A Day on the Planet
Un couple - Maki et Nakazawa - aux côtés duquel gravite une abonnée aux déception amoureuses - Kate - se rend à Kyoto pour la pendaison de crémaillère d’un ami de Nakazawa, Masamichi. Kate s’est arrangée pour que soit présent le nouvel objet de son affection, un jeune homme timide et incapable de dire non à qui ou quoi que ce soit. En parallèle, une baleine s’échoue sur une plage non loin de là, sous les yeux d’une jeune femme solitaire et triste ; tandis qu’un homme, coincé entre deux immeubles, attend patiemment l’autorisation d’un propriétaire pour qu’on puisse l’extraire de cette prison d’infortune. Une équipe de journalistes, elle, navigue entre le malheureux et la baleine, pendant que, d’un oeil distrait et quelque peu emêché, les amis de Masamichi suivent le tout aux informations. C’est ce que l’on appelle un film choral ; point de pluie de grenouilles cathartique au programme néanmoins, puisqu’en bon ancien assistant de Shunji Iwai, le réalisateur Isao Yukisada s’attache à filmer simplement, comme l’indique le titre du film, une journée sur notre planète.

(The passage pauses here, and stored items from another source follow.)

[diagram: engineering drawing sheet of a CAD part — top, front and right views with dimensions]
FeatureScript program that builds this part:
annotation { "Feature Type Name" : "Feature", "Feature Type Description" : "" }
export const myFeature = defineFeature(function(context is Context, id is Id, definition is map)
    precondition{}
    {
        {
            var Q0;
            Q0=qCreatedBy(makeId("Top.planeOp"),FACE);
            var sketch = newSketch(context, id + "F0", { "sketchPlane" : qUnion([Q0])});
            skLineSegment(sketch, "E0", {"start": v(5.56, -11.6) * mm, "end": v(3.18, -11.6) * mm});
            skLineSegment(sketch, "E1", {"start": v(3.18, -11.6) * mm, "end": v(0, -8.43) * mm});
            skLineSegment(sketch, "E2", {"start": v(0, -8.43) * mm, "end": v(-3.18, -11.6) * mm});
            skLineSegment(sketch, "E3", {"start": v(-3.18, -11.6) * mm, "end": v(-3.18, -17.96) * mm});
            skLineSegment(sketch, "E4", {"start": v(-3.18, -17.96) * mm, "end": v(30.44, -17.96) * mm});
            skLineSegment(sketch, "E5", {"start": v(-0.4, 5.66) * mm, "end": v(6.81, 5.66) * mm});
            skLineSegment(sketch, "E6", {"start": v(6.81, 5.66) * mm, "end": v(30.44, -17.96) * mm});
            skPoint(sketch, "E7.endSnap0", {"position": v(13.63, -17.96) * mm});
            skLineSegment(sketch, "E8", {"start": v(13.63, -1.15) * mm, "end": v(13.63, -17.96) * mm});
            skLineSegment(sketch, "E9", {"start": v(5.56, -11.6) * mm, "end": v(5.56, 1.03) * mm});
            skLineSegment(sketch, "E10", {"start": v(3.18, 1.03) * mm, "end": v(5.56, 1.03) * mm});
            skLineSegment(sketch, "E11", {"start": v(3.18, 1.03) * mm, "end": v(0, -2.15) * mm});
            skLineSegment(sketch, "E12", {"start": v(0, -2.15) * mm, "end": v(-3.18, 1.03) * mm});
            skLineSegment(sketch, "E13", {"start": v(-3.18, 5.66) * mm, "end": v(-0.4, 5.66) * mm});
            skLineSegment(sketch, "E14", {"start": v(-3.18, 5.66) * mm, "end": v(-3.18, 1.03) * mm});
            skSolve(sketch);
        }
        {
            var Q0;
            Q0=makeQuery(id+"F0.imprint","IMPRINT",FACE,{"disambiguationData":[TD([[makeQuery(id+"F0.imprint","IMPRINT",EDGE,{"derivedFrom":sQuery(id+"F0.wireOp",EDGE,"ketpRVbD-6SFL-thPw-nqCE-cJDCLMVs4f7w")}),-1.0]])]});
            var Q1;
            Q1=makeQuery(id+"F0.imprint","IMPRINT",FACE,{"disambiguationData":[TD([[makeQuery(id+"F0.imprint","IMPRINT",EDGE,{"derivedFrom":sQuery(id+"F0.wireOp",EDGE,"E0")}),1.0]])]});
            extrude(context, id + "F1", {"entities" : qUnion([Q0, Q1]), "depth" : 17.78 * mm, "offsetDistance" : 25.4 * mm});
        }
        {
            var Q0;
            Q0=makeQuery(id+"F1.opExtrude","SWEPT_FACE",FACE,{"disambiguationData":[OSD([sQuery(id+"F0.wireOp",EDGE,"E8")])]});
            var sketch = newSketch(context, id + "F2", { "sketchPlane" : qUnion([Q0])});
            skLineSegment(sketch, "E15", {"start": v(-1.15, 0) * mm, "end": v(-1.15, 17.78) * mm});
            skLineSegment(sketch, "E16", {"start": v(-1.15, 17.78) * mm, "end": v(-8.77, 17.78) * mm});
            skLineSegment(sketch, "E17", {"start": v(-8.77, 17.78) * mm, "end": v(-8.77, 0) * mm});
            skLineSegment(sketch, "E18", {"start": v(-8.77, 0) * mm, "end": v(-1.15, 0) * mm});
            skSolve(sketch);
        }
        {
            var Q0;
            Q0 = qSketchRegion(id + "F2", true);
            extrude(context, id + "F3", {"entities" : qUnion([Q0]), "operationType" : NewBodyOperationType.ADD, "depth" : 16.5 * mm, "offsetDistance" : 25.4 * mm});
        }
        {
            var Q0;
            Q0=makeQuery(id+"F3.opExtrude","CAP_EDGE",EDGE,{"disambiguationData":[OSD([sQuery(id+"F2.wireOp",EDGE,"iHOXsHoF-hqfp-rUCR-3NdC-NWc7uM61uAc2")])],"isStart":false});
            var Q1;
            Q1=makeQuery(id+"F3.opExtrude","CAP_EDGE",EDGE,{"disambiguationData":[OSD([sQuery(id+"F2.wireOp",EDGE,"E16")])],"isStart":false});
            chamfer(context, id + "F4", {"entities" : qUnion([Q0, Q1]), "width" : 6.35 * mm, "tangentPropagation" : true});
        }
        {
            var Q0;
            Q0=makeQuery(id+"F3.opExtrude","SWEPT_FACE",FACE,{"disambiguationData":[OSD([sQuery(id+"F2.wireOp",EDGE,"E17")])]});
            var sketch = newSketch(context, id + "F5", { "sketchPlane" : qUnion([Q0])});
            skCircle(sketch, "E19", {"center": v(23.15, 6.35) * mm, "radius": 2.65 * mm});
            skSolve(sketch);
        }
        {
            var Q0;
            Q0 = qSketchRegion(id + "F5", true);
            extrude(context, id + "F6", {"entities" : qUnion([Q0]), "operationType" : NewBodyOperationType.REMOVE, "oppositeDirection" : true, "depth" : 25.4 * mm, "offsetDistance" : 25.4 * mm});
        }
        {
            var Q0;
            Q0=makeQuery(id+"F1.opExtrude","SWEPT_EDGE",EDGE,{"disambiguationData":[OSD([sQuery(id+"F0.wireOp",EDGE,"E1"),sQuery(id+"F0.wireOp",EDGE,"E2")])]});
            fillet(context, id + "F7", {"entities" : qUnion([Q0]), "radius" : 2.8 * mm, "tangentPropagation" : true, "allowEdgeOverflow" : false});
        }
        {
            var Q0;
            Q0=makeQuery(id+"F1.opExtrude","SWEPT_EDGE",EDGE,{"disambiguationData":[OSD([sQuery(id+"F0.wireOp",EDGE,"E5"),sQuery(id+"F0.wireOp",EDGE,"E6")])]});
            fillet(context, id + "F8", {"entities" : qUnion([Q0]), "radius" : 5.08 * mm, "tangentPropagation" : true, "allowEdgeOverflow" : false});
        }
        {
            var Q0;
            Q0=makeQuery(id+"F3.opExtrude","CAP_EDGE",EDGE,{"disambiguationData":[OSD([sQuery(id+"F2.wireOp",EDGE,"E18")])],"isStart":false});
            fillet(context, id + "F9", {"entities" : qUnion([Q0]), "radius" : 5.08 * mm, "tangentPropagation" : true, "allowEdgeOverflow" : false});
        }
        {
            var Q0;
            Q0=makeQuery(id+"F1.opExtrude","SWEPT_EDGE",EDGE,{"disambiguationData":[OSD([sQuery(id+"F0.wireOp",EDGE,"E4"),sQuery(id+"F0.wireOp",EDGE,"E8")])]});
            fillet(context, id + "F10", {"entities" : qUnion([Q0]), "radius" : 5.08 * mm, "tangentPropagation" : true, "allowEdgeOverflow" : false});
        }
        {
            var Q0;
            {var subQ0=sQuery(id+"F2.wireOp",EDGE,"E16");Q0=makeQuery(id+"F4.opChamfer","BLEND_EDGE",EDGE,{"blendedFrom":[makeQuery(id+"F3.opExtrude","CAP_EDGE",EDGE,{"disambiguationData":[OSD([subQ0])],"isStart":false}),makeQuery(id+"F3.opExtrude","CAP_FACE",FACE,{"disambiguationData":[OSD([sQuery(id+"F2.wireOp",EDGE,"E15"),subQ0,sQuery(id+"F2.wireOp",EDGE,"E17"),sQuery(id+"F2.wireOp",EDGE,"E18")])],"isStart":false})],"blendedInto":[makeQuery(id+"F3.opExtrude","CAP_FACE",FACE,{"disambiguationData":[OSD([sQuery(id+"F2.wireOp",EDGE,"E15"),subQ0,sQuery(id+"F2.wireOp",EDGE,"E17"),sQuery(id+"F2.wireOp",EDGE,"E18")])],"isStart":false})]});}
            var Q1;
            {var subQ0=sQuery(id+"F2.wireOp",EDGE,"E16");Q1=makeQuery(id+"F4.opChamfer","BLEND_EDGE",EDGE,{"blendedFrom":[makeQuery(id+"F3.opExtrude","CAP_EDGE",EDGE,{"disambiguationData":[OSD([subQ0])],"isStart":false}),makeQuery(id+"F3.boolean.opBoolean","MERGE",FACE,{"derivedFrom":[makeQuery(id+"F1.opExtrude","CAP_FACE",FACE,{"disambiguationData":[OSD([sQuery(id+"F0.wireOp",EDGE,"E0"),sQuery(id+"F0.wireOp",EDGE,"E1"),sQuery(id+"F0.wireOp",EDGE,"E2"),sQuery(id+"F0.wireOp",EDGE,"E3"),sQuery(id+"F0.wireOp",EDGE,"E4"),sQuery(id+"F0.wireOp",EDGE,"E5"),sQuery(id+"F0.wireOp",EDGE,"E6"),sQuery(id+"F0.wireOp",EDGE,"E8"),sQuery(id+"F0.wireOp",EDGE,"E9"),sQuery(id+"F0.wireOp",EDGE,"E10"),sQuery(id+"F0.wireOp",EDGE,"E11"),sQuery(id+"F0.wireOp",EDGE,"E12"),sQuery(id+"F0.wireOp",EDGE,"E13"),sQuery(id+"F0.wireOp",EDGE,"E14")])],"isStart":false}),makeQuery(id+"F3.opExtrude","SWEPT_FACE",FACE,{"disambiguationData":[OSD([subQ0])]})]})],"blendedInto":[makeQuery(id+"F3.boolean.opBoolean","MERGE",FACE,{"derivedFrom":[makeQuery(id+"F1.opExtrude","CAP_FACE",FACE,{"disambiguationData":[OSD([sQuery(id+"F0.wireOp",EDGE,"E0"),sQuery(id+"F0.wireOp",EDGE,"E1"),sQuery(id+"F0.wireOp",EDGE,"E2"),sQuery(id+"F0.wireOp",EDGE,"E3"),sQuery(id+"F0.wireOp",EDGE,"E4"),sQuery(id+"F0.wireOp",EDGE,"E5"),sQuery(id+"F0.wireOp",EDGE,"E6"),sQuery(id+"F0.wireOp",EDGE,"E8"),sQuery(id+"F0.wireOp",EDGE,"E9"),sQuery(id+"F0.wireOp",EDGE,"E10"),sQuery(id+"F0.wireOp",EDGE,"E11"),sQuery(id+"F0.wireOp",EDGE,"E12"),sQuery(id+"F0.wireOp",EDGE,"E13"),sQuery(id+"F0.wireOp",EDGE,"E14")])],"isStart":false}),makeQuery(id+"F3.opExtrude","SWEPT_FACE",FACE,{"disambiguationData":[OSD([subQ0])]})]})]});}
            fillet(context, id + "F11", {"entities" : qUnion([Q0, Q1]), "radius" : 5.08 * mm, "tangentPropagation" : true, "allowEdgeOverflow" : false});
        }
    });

Avant de connaître le succès populaire avec Crying Out Love in the Center of the World, Yukisada se penche donc, par le biais d’une adaptation, sur un tumulte délicat d’individualités pour dresser un portrait généreux de ses concitoyens, entre optimisme et constat implicite d’incommunicabilité, ou plus simplement de communication inadaptée. Ainsi Maki, chérie de Nakazawa qui l’abreuve sans cesse de compliments, mais dont elle se rend compte au contact des autres, qu’elle ne connaît que peu de choses - alors que, paradoxalement, ces amis par procurations, inconnus jusqu’alors, semblent savoir beaucoup de choses d’elle. Kate, qui exprime beaucoup trop et de façon trop imagée, et omet de dire l’essentiel. Nakazawa, qui ne prend pas le temps de s’attarder sur ce qui lui semble important, persuadé qu’il y aura toujours plus important après, et qui garde le tout sous silence, comme si cela n’en valait dès lors pas la peine. Le garçon timide et beau gosse, tellement désireux d’être gentil avec tout le monde qui ne parvient pas à être plus gentil avec sa petite amie qu’avec les autres. Ou plus simplement cette jeune femme, discrète mais essentielle dans le film, dont on devine que sa rencontre - forcément silencieuse, mais au moins enrichie de contact - avec la baleine échouée l’aura convaincue de ne pas prendre une décision dramatique dans sa vie.
Il serait facile de cataloguer A Day on the Planet comme un simple film mode sur le gabarit, très en vogue, des destins croisés. Mais le tableau humain de Isao Yukisada est à la fois plus et moins que ça. Plus, dans le sens où il n’est jamais emphatique ou facile, versé dans une improbable et passionnante conjonction cataclysmique. Moins, parce qu’il est forcément banal dans sa justesse humaine, parce qu’il n’a justement pas de cataclysme à mettre en scène, préférant laisser le seul enjeu de vie et de mort du film, qui se joue sur la plage, en quasi transparence. A Day on the Planet, plutôt que de converger avec force vers un zénith émotionnel, évite de transcender cet instant focal qui est son objectif explicite, où demain devient aujourd’hui.
C’est ce dernier point pourtant, qui consolide l’édifice a priori agréablement futile du métrage, au travers d’une image simple. Celle-ci nous rappelle que, si la plupart des gens parviennent tôt ou tard à communiquer (la quasi totalité des géométries du film se consolident en effet), certaines restent inéxorablement humainement seules. Iconoclaste artifice cinématographique, la baleine échouée, figure à la fois éloignée et proche de l’homme, est toutefois un lieu d’optimisme certain, légèrement onirique, qui renvoie à chacun la possibilité d’un contact et d’une communication autres. Avec la planète, justement. Et termine de rendre cette journée, non pas inoubliable, mais agréable (ne serait-ce que pour la présence de Rena Tanaka), pertinente et savamment mesurée.
A Day on the Planet est disponible en DVD japonais sous-titré anglais.